North Central College trains Naperville campus leaders in productive dialogue
A grant that puts Naperville's North Central College in the same category as Duke University and four other prestigious schools is helping the college train leaders to facilitate productive dialogue - even about polarizing topics.
The college has received a Working Across Differences Fund grant from Ashoka U, a group that helps colleges and universities promote a culture of social innovation. The grant is supporting the Reclaiming Civility Project, which aims to train North Central students, staff and faculty members on how to moderate a productive exchange.
Stephania Rodriguez, North Central's assistant director for multicultural affairs, is leading the project, which began with a two-day training in September.

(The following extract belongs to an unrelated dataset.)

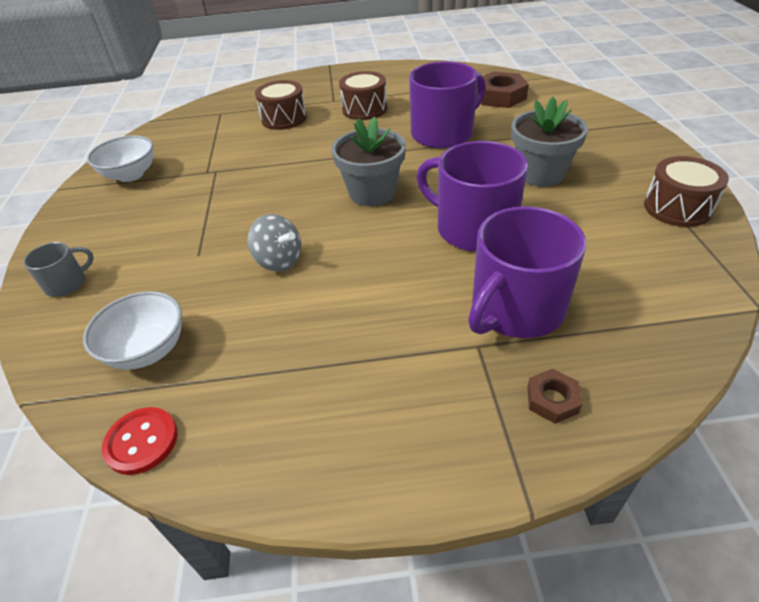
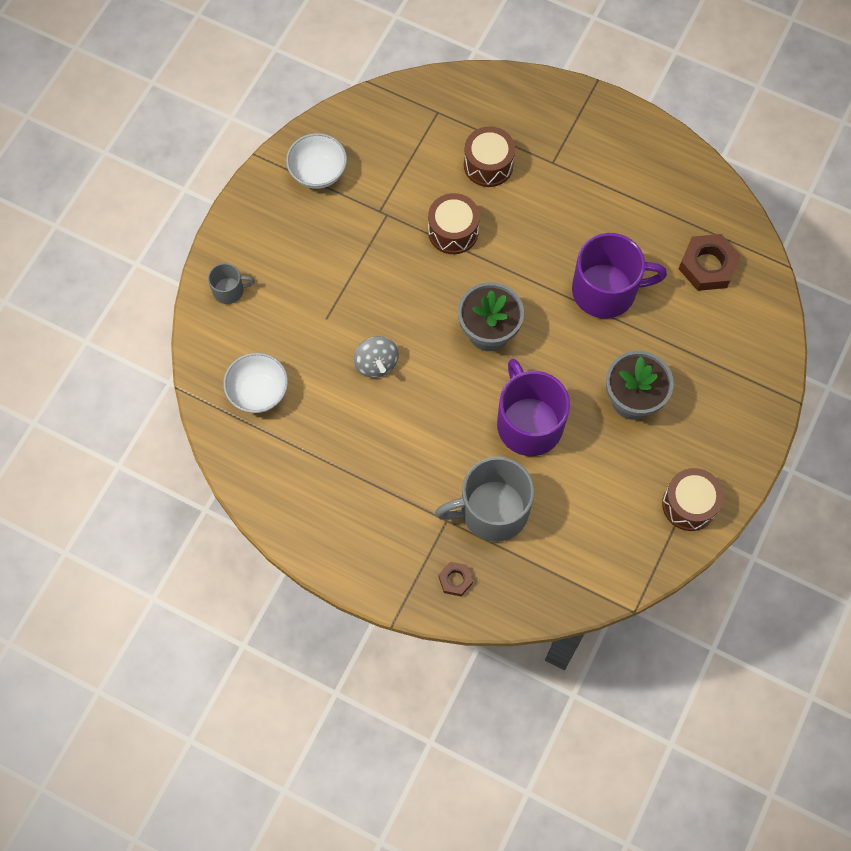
camera: 30 degrees right, 25 degrees up
(141, 441) = (231, 459): red button -> none
(364, 109) = (569, 200): brown drum -> brown drum (453, 231)
(516, 308) = (492, 510): purple mug -> grey mug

During that training, Rodriguez said, 40 students and employees learned from consultant Essential Partners a strategy to start a constructive dialogue that focuses on setting expectations through a community agreement and allowing people time to think critically before responding.
The next step is to take what leaders learned from Essential Partners and personalize it to be spread among more people on campus. That way they can learn to keep discussions on-topic and civil, whether in a classroom, a special-interest program, campuswide event or a student organization meeting.
"Our goal is to create some sort of training for our own campus community that's geared toward North Central College," Rodriguez said. "Our values in terms of diversity and inclusion and really just trying to help provide the skills to have dialogue in whatever setting."
A training tool kit the college plans to develop will include a sample of a community agreement, a script for facilitators to use to get events started and examples of discussion questions, Rodriguez said.
The grant from Ashoka U also is sponsoring a movie club that will show a film followed by a facilitated dialogue once or twice each semester.
The first of these film occasions is set for Monday, co-sponsored by the Black Student Association. Students and others involved with the campus will watch the documentary "13th," then discuss issues of race and incarceration.
The $10,000 grant comes a year after Ashoka U named North Central College a Changemaker Campus. The designation acknowledges the college's "strong curriculum, robust cocurricular offerings, committed leadership and operational excellence," North Central said in a news release.